Rythmologie et rythmo interventionnelle
Publié le 16 mar 2004Lecture 3 min
Syncope chez une femme porteuse d'un stimulateur cardiaque : un diagnostic à ne pas manquer
J.-P. CAMOUS et F. RAYBAUD, CHU Pasteur, Nice
Les syncopes chez les patients porteurs d’un stimulateur cardiaque ne sont pas rares et doivent retenir toute l’attention du cardiologue, car certaines sont d’origine curable. Le diagnostic est dans certains cas difficile, voire impossible à établir, mais parfois une manœuvre simple permet de l’approcher, comme cela a été fait dans l’observation présentée.
Observation
• Madame Ber. est en parfait état général malgré ses 91 ans et mènerait une vie tout à fait normale si elle ne présentait, depuis un an, des syncopes traumatisantes, récidivantes, sans qu’aucune étiologie précise n’ait été retenue malgré de nombreux examens cliniques et paracliniques cardiologiques et neurologiques.
• Dans ses antécédents, on note la mise en place d’un stimulateur cardiaque (Medtronic Legend II, monochambre ventriculaire VVI) en 1993 pour des chutes dues à des pertes de connaissance. L’ECG montrait alors un BBG que l’on retrouve actuellement (figure 1). Les symptômes avaient alors disparu pendant de nombreuses années ce qui, a posteriori, semble montrer la pertinence du traitement effectué.
Figure 1. ECG de base objectivant un BBG et des troubles primo-secondaires de la repolarisation.
• La patiente présente par ailleurs une HTA à prédominance systolique, contrôlée de manière assez satisfaisante par un IEC prescrit à faible dose (150/65).

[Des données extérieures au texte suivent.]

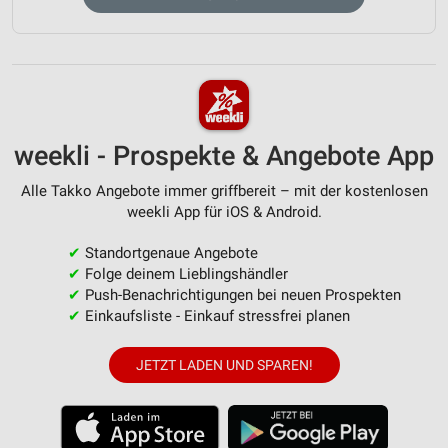
weekli - Prospekte & Angebote App
Alle Takko Angebote immer griffbereit – mit der kostenlosen
weekli App für iOS & Android.
✔
Standortgenaue Angebote
✔
Folge deinem Lieblingshändler
✔
Push-Benachrichtigungen bei neuen Prospekten
✔
Einkaufsliste - Einkauf stressfrei planen
JETZT LADEN UND SPAREN!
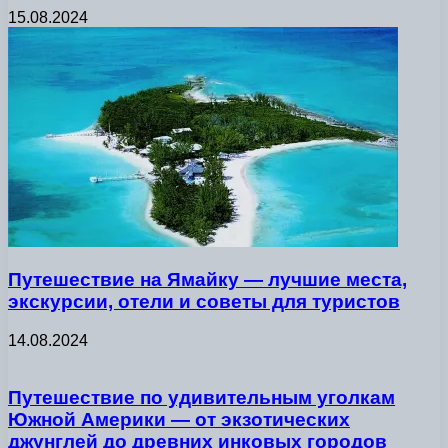
15.08.2024
Путешествие на Ямайку — лучшие места,
экскурсии, отели и советы для туристов
14.08.2024
Путешествие по удивительным уголкам
Южной Америки — от экзотических
джунглей до древних инковых городов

• Les syncopes sont réapparues depuis un an. Elles surviennent sans horaire particulier, en position debout. En position assise, seules des lipothymies sont ressenties. Il n’existe pas d’hypotension orthostatique. En effet, la patiente reste debout immobile pendant une dizaine de minutes sans modification significative de la pression artérielle ou de la fréquence cardiaque. Le stimulateur fonctionne encore bien malgré son ancienneté comme en atteste le test à l’aimant (figure 2).

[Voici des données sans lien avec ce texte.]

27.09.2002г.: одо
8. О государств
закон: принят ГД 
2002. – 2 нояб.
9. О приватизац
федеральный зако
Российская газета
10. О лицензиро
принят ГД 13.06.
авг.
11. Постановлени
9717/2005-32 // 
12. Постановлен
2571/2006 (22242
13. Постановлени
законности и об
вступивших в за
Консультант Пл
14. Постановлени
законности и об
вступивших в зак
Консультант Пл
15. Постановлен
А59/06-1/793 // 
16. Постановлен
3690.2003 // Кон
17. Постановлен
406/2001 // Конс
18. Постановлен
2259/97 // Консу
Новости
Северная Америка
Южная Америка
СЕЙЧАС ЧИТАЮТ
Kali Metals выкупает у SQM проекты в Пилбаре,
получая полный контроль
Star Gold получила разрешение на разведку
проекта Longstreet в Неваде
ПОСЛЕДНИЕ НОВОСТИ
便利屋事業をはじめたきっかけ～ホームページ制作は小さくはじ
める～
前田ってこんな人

Figure 2. Test à l’aimant montrant le fonctionnement correct du stimulateur VVI. L’application de l’aimant déclenche 3 stimulus à 100 c/min puis l’appareil stimule en asynchrone à la fréquence préréglée. On voit clairement en II et III la conduction rétrograde ventriculo-auriculaire (2e à 4e QRS électro-entraînés). Le sinus reprend ensuite la commande du rythme cardiaque.
Quelle manœuvre manque-t-il à l’examen et quel diagnostic clinique doit être évoqué ?
En position debout, un effleurement du sinus carotidien provoque un ralentissement de la fréquence cardiaque avec déclenchement du stimulateur cardiaque, entraînement ventriculaire et conduction rétrograde (figure 3). La patiente ressent un malaise intense avec effondrement de la pression artérielle et disparition du pouls. Il faut la coucher très rapidement. Il s’agit donc d’un syndrome du pacemaker plus ou moins intriqué à une hyperreflexivité sino-carotidienne.
Figure 3. Massage sino-carotidien droit. Un effleurement du sinus carotidien droit (MSCD), en ralentissant la fréquence sinusale, déclenche le stimulateur cardiaque avec QRS électro-entraînés et onde P rétrogrades. La fin de l’enregistrement est parasité par les mouvements anormaux provoqués par le malaise.
Le syndrome du pacemaker aurait pu être suspecté sur le test à l’aimant (figure 2) qui montre clairement une conduction rétrograde. Cependant, comme le nœud sinusal fonctionne de manière satisfaisante, l’hypotension entraîne une accélération du rythme sinusal (après le 4e QRS électro-entraîné), empêchant le syndrome du pacemaker de se manifester.
Les syncopes dont souffre la malade pourraient être expliquées par la mise en route du stimulateur cardiaque pendant la survenue de blocs paroxystiques ou après ralentissement du rythme sinusal lors de la mise en jeu d’un réflexe vagal.
Conclusion
Dans un premier temps, nous avons ralenti la fréquence d’échappement du stimulateur ce qui a grandement diminué les symptômes et nous nous proposons de mettre en place, secondairement, un stimulateur double chambre avec stimulation accélérée en réponse à une chute rapide de la fréquence spontanée. Un massage carotidien avec enregistrement simultané de la pression artérielle nous permettra alors de juger de la part revenant à la vasodépression dans la chute de la pression artérielle.